The entrepreneurs in the tourism sector, however, appear to have a more antagonistic vision. For Villalobos it would be an “unlawful” decision, if the Government of the Canary Islands renewed the concession to CEISA, that would harm the Cordial Hotels & Resorts group because they would not be able to make their investment profitable. “We do not want to file a lawsuit against the Government of the Canary Islands and we hope that this port will be used in the general interests of the Canary Islands, dedicating itself to recreational use,” says Villalobos, but, otherwise, “we would claim damages that the decision would cause us.”

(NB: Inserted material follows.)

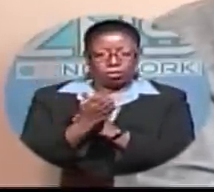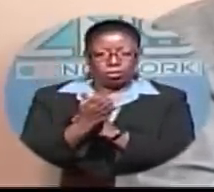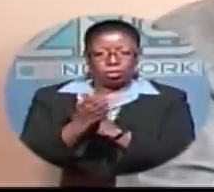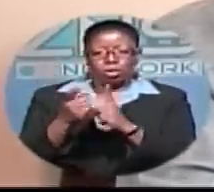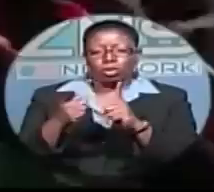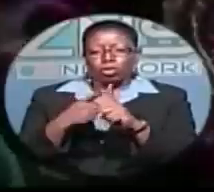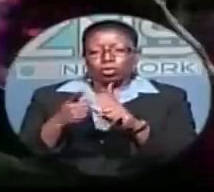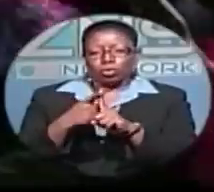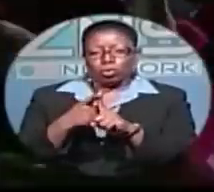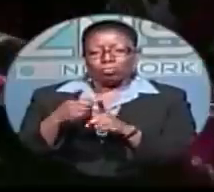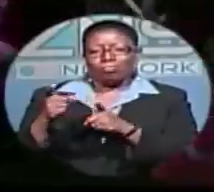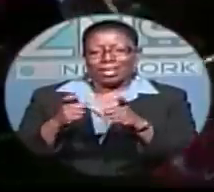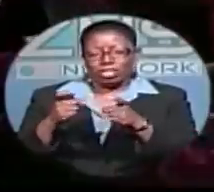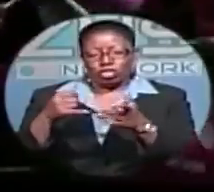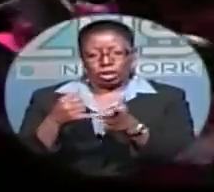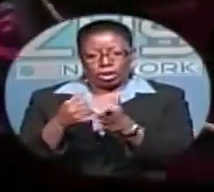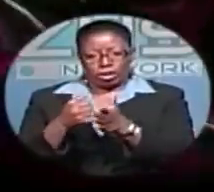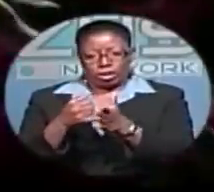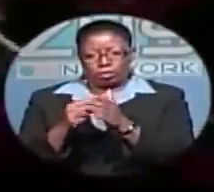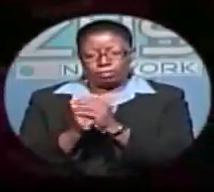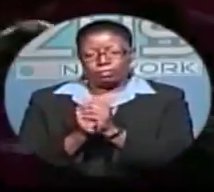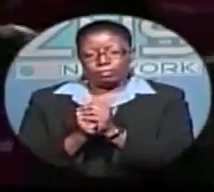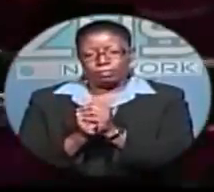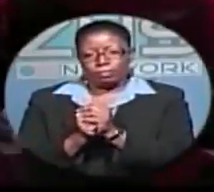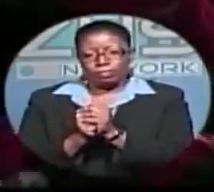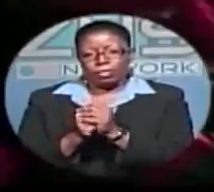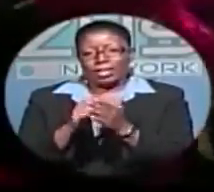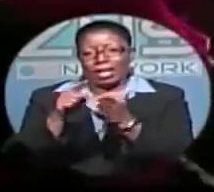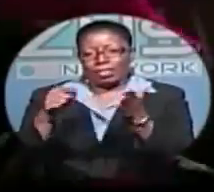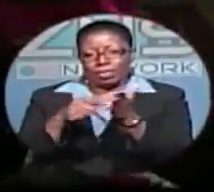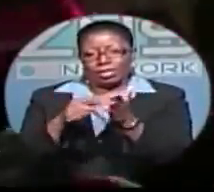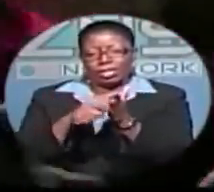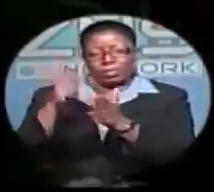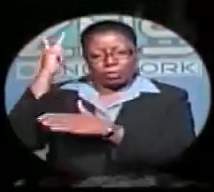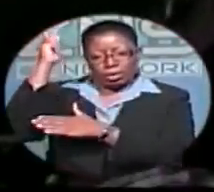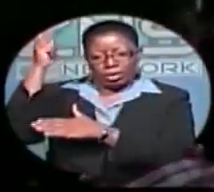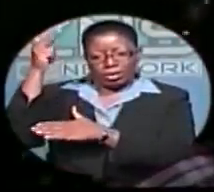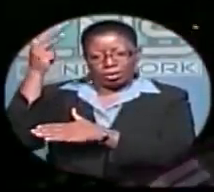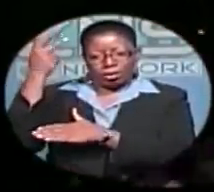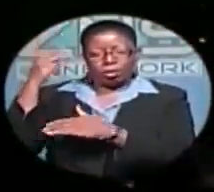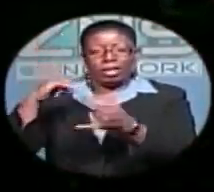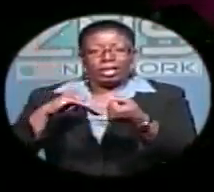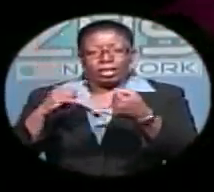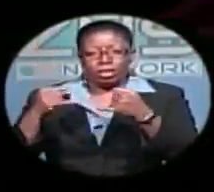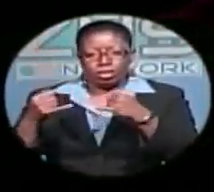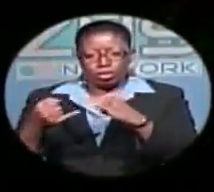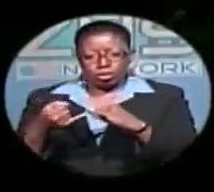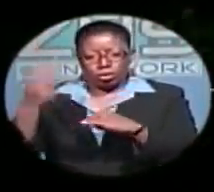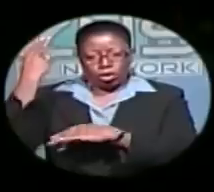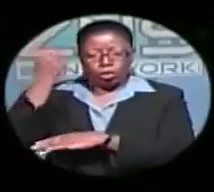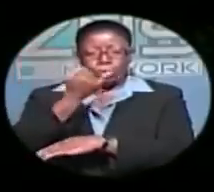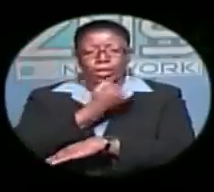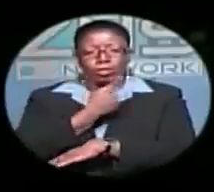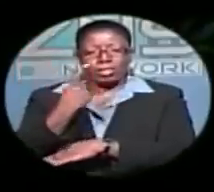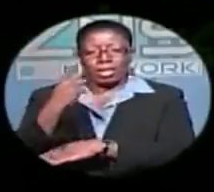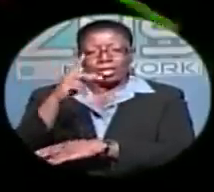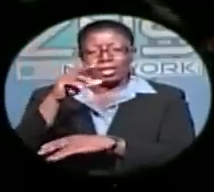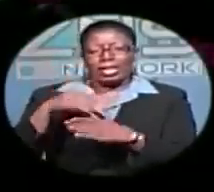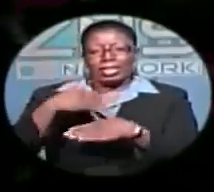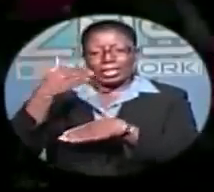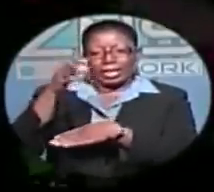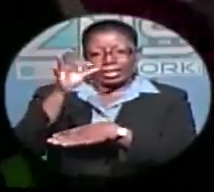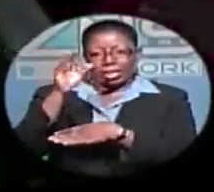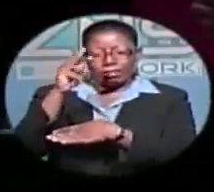manage it. Oil exploration has become a political issue as Free National Movement leader Prime Minister Hubert Ingram has said the next Free National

For this recreational and leisure use, there are two proposals on the table: either a marina or a dock for cruise ships. Villalobos is in favour of the first option, similar to Puerto de Mogán, which “combines fishing boats with pleasure boats, being more authentic”. And he would prefer that tourists stay at Cordial Hotels & Resorts accommodation rather than on a cruise ship. But in any case, he believes that the decision must be agreed by several interested parties.
Fernando del Castillo has made clear that the proposal to create a port for cruise ships is from the CIT. “We have made a maximum proposal from the economic point of view to revalue that location. Today it is a port for large ships, since this infrastructure could also be used to accommodate cruise ships. That doesn’t mean it’s going to only have that use,” he explains.
The mayor of San Bartolomé de Tirajana has been able to study the proposals and, although she finds “the idea of creating a sports or cruise ship dock attractive”, at the same time she considers it “dangerous to eliminate industry and eliminate something that has been part of history”. From CEISA’s approach to improving the environment, Narváez claims that it is “ambitious” and “it’s time”, because after many years of operation, it’s time to update and modernise the environment”, as well as the aesthetics.
In any case, and whatever the Government of the Canary Islands decides, Narváez believes that “the conflict will not end” soon and “the problem will not be closed, because each group will continue to fight until a final judgment is handed down for their position”, since both perspectives “are legitimate.”